Las niñas estaban separadas de los niños. Salíamos todos al recreo pero no nos juntábamos con ellos, los juegos eran completamente distintos. Nosotras siempre al corro y a la comba y si no corriendo persiguiendo a otras chicas diciendo Tú la llevas. Cantábamos infinidad de canciones. Me acuerdo de muchas de ellas: Estando el señor Don Gato, Han puesto una librería, El cocherito lere, Los hijos de Severino, Mambrú se fue a la guerra, En el fondo del mar.
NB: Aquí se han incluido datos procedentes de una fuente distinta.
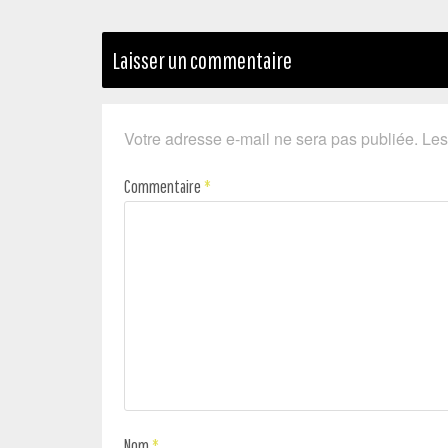
Laisser un commentaire
Votre adresse e-mail ne sera pas publiée.
Les
Commentaire
*
Nom
*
Siempre se hacían cortos los recreos.
Aún no tenía nueve años cuando estalló la guerra del 36. Ahí cambiaron todos mis hábitos, pero eso es harina de otro costal que no merece la pena recordar ahora. Pero siempre estará mi pensamiento en mi primer día de clase en la escuela de mi pueblo.

4 comentarios:

Estas cosas siempres hacen que se me empañen los ojos.

Gracias.

José
 
Testimonios de vida, de verdad. Sé que hubo un antes y un después: la guerra civil. Esa odiosa guerra que rompió tantas infancias y desgarró las sonrisas de los niños y niñas. Eso fue marcar, hacer a nuestros padres de piel aislante.
 
Muy emotivo y profundo. La niñez hay que cuidarla, porque por lo visto se recuerda durante muchos años. Lo aparentemente más sencillo, a veces es lo que nos marca de por vida.
 
La gente de mi generación, entre 45 y 55 años, aunque no vivimos la guerra civil española ni las consecuencias más dramáticas de la posquerra, todavía hemos llegado a apreciar en toda su profundidad y dramatismo relatos como como éste. La escasez de papel, unas simples hojas de papel de estraza cosidas eran todo un tesoro, junto a un lápiz cuya mina de grafito
se apuraba hasta el infinito. Y unas tremendas ganas por ser felices en medio de tiempos difíciles que segaron las infancias de muchos ñiños y niñas de aquella España de cal y camisas blancas.